Much of what the Jan. 6 hearings have told us we already knew. There was an organized attempt to deny and overturn the results of the 2020 election. There was resistance by many whose acquiescence would have been needed: Attorney General William Barr, who called the theories “bullshit,” and Vice President Mike Pence, who tried to deploy security forces to put down the insurrection at the Capitol.

But President Donald Trump did more than acquiesce. He supported the efforts. He refused to call in security to protect the Capitol. He propagated the conspiracy theories that turned the insurrectionists into patriots in their own minds. He spoke at the “Stop the Steal” rally that preceded the insurrection and by his own admission wanted to lead the crowd to the steps of the Capitol. And even after the invasion of the building, a majority of House Republicans voted against certifying the election results.

And yet: The animating question behind much commentary on the Jan. 6 select committee hearings is, “Will they change anything?” Fox News initially refused to carry the hearings. No one believes the Republican Party will bar Trump from the 2024 primary for his actions. If anything, the Republican Party has moved more firmly in Trump’s direction.

Representative Kevin McCarthy, the House minority leader, told other Republicans he would urge Trump to resign from office after the riot. He later denied having made those comments, only to have audio of them emerge. Republicans have nominated dozens of candidates who firmly backed both Trump’s lies and his maneuvers to subvert the 2020 election. The Republicans in power in 2024 will be much friendlier to Trump’s arguments than those in power in 2020.

I don’t think it’s likely that the American political system collapses in the next few years. But how unlikely is it, exactly? As of a few years ago, two events stood out to me as signals of our political system’s granite stability.

First, President Richard Nixon’s resignation over Watergate, which came in a bid to avoid impeachment and conviction once he realized that many in his own party would join with Democrats to vote for his removal. Second, the 2000 election, when Al Gore conceded despite genuine confusion and uncertainty over the results. Both revealed a political culture in which, at key moments, members of both parties put the stability of the system first.

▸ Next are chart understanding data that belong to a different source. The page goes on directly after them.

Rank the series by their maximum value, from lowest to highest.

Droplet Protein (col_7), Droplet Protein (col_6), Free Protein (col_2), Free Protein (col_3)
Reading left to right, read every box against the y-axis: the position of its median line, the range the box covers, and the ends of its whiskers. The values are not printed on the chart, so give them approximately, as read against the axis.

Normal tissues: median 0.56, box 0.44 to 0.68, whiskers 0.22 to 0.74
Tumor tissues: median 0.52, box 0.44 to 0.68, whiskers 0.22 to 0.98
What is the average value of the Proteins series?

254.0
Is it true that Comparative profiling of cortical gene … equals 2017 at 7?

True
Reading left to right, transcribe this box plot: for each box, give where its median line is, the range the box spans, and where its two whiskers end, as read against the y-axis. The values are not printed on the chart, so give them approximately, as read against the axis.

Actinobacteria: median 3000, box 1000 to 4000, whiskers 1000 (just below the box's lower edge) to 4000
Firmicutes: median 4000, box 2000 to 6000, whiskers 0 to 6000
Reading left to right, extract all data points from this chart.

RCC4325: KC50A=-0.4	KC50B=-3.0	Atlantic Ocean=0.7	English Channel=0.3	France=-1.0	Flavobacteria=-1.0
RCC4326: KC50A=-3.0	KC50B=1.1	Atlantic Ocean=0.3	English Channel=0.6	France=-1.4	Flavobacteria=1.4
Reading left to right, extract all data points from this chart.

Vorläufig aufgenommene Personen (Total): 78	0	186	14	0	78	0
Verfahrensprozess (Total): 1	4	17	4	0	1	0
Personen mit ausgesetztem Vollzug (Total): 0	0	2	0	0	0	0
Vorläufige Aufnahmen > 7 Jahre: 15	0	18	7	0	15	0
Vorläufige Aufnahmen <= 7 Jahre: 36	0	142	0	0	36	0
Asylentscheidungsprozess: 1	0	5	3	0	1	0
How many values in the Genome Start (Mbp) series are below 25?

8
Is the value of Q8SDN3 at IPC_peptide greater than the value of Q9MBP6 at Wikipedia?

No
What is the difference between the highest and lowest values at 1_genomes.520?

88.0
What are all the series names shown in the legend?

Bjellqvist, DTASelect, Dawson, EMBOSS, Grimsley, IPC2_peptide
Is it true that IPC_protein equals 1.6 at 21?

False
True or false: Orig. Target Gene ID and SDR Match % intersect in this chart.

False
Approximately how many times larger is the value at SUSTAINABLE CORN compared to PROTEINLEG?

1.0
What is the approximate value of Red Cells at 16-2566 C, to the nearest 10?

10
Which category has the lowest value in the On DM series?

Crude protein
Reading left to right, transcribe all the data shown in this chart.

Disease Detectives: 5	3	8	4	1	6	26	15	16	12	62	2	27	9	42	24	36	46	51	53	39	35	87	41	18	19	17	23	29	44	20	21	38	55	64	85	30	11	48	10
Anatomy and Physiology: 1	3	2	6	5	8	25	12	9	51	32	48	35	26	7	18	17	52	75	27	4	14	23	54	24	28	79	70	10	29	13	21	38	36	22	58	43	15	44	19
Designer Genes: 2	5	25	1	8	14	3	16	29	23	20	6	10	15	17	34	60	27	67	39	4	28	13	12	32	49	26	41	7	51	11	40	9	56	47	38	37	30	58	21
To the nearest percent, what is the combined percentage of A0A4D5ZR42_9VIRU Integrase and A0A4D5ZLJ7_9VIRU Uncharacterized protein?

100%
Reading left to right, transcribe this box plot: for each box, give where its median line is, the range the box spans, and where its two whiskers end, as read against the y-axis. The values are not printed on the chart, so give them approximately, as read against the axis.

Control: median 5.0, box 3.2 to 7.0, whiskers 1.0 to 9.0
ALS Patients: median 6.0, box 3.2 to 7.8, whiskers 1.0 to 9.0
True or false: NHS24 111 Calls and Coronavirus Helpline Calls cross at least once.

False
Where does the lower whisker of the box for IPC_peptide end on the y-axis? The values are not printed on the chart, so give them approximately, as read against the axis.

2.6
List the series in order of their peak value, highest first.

Neither event would play out similarly today. Nixon would survive, backed by Fox News and a more radicalized Republican Party. A 2000-like scenario would cause chaos in the streets, and the Supreme Court wouldn’t have anything like the credibility it spent to intervene in Bush v. Gore. The conditions that helped us meet past challenges no longer hold. It is hard to get people to pay sustained attention to the congressional inquiry into the attempt to steal the 2020 election, even thought it revolves around one of the front-runners for the 2024 election. It is an almost Olympian refusal to confront the present.

I should admit that, in much of this, I have betrayed another of Kelly’s futurist dictums. “Trying to see beyond the immediate cycles of news is a challenge,” he writes. But then, I am not a futurist, I’m a journalist. All of these stories have led the news in recent months. To take any one of them seriously — to believe that the direction they point is the direction we will go — is to believe we stand on the cusp of a future far different from our past. In this, George Orwell had it right: “To seewhat is in front of one’s nose needs a constant struggle.”